ОТРЫВОК:
⟨
Можно было заранее сказать: не поблагодарят тебя, Борис Леонидович, большевики за такую параллель. И действительно, не поблагодарили.
Нет ничего удивительного в том, что советское правительство не выносило Пастернака. Удивительно другое: что Сталин так долго его терпел. Видимо, он считал, что Пастернак может пригодиться (подобно Эренбургу и другим) для связей с либеральной интеллигенцией. Играла, очевидно, роль симпатия к Пастернаку со стороны Горького. Доклад Бухарина на I съезде писателей летом 1934 года — это высшая точка популярности Пастернака. Он был признан лучшим советским поэтом. Его стихи начали переиздаваться и стали появляться на стендах библиотек, где они, кстати сказать, были совершенно не к месту. Ибо массовый читатель их совершенно не воспринимал.
⟩
ФРАГМЕНТЫ НАБОРА ДАННЫХ:
⟨
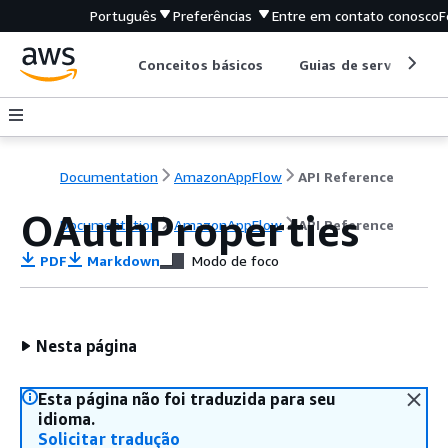
Português
Preferências
Entre em contato conosco
F
Conceitos básicos
Guias de serviço
Documentation
AmazonAppFlow
API Reference
OAuthProperties
Documentation
AmazonAppFlow
API Reference
PDF
Markdown
Modo de foco
Nesta página
Esta página não foi traduzida para seu
idioma.
Solicitar tradução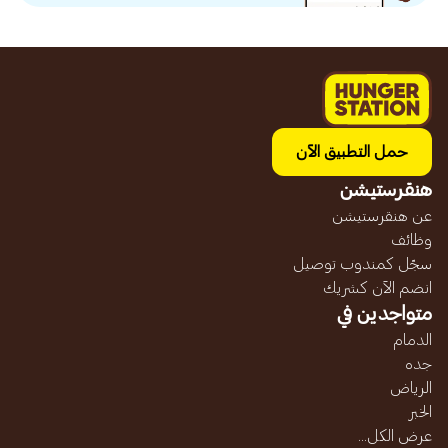
حمل التطبيق الآن
هنقرستيشن
عن هنقرستيشن
وظائف
سجّل كمندوب توصيل
انضم الآن كشريك
متواجدين في
الدمام
جده
الرياض
الخبر
عرض الكل...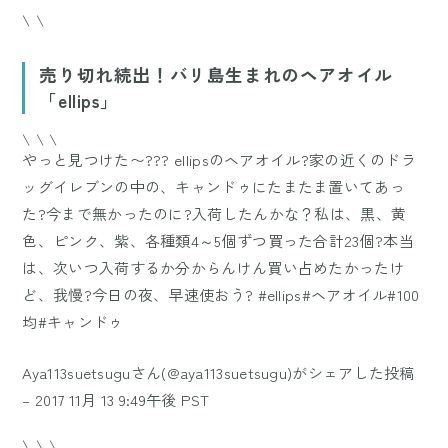
\ \
売り切れ続出！バリ島生まれのヘアオイル
「ellips」
\ \ \
やっと見つけた〜??? ellipsのヘアオイル?家の近くのドラ
ッグイレブンの中の、キャンドゥにたまたま置いてあっ
た?今まで無かったのに?入荷したんかな？私は、黒、黄
色、ピンク、紫、各種類4～5個ずつ買った合計23個?本当
は、次いつ入荷するか分からんけん買い占めたかったけ
ど、我慢?今日の夜、早速使おう? #ellips#ヘアオイル#100
均#キャンドゥ
Aya113suetsuguさん(@aya113suetsugu)がシェアした投稿
–
2017 11月 13 9:49午後 PST
\ \ \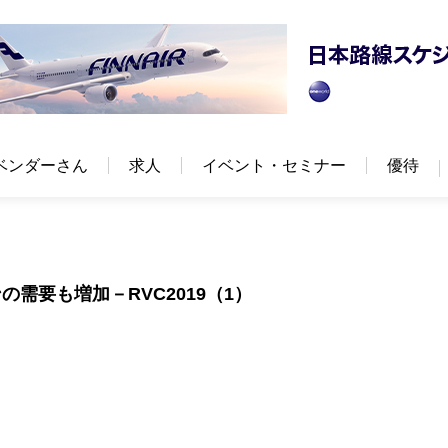
ベンダーさん
求人
イベント・セミナー
優待
需要も増加－RVC2019（1）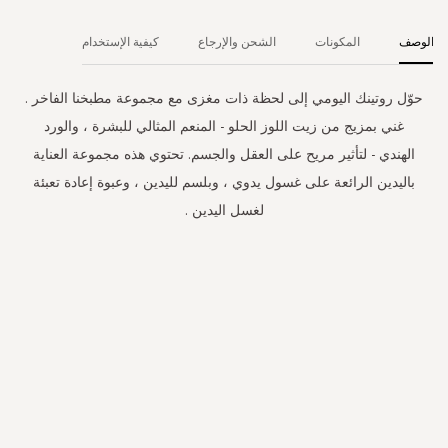
الوصف
المكونات
الشحن والإرجاع
كيفية الإستخدام
حوّل روتينك اليومي إلى لحظة ذات مغزى مع مجموعة مطبخنا الفاخر .
غني بمزيج من زيت اللوز الحلو - المنعم المثالي للبشرة ، والورد
الهندي - لتأثير مريح على العقل والجسم. تحتوي هذه مجموعة العناية
باليدين الرائعة على غسول يدوي ، وبلسم لليدين ، وعبوة إعادة تعبئة
لغسل اليدين .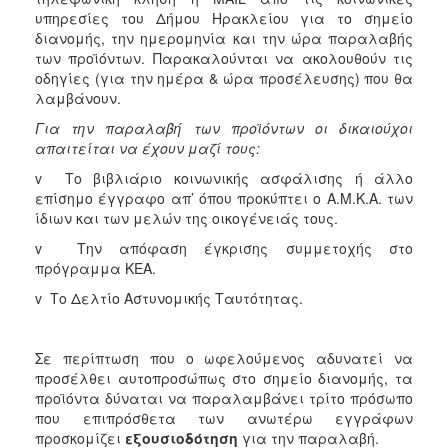
ΕΠΙΚΑΙΡΟΤΗΤΑ
υπηρεσίες του Δήμου Ηρακλείου για το σημείο
διανομής, την ημερομηνία και την ώρα παραλαβής
των προϊόντων. Παρακαλούνται να ακολουθούν τις
ΕΠΙΣΚΕΠΤΗΣ
οδηγίες (για την ημέρα & ώρα προσέλευσης) που θα
λαμβάνουν.
ΗΡΑΚΛΕΙΟ
ΓΙΑ...
Για την παραλαβή των προϊόντων οι δικαιούχοι
απαιτείται να έχουν μαζί τους:
v Το βιβλιάριο κοινωνικής ασφάλισης ή άλλο
επίσημο έγγραφο απ’ όπου προκύπτει ο Α.Μ.Κ.Α. των
ίδιων και των μελών της οικογένειάς τους.
v Την απόφαση έγκρισης συμμετοχής στο
πρόγραμμα ΚΕΑ.
v Το Δελτίο Αστυνομικής Ταυτότητας.
Σε περίπτωση που ο ωφελούμενος αδυνατεί να
προσέλθει αυτοπροσώπως στο σημείο διανομής, τα
προϊόντα δύναται να παραλαμβάνει τρίτο πρόσωπο
που επιπρόσθετα των ανωτέρω εγγράφων
προσκομίζει
εξουσιοδότηση
για την παραλαβή.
⟩
ЗАДАНИЕ 1:
Определите, пожалуйста, соответствуют ли отрывку о Пастернаке утверждения (а), (б) и (в). На каждое ответьте «да» или «нет» и приведите точную цитату из отрывка, которая это решает.
(а) Высшей точкой популярности Пастернака стал доклад Бухарина на I съезде писателей летом 1934 года.
(б) Массовый читатель охотно воспринимал стихи Пастернака.
(в) Автор находит удивительным, что советское правительство не выносило Пастернака.
ЗАДАНИЕ 2: Перепишите без изменений часть отрывка о Пастернаке от слов «Можно было заранее» до слов «совершенно не воспринимал.».
ЗАДАНИЕ 3:
Ответьте на вопросы по отрывку о Пастернаке:
(а) Чья симпатия к Пастернаку, согласно отрывку, играла роль?
(б) Кем был признан Пастернак?
(в) Кто назван в скобках рядом с Пастернаком как человек, полезный для связей с либеральной интеллигенцией?

ОТВЕТ 1:
(а) Да: «Доклад Бухарина на I съезде писателей летом 1934 года — это высшая точка популярности Пастернака».
(б) Нет: «Ибо массовый читатель их совершенно не воспринимал».
(в) Нет: «Нет ничего удивительного в том, что советское правительство не выносило Пастернака».

ОТВЕТ 2:
Можно было заранее сказать: не поблагодарят тебя, Борис Леонидович, большевики за такую параллель. И действительно, не поблагодарили.
Нет ничего удивительного в том, что советское правительство не выносило Пастернака. Удивительно другое: что Сталин так долго его терпел. Видимо, он считал, что Пастернак может пригодиться (подобно Эренбургу и другим) для связей с либеральной интеллигенцией. Играла, очевидно, роль симпатия к Пастернаку со стороны Горького. Доклад Бухарина на I съезде писателей летом 1934 года — это высшая точка популярности Пастернака. Он был признан лучшим советским поэтом. Его стихи начали переиздаваться и стали появляться на стендах библиотек, где они, кстати сказать, были совершенно не к месту. Ибо массовый читатель их совершенно не воспринимал.

ОТВЕТ 3:
(а) Горького.
(б) Лучшим советским поэтом.
(в) Эренбург.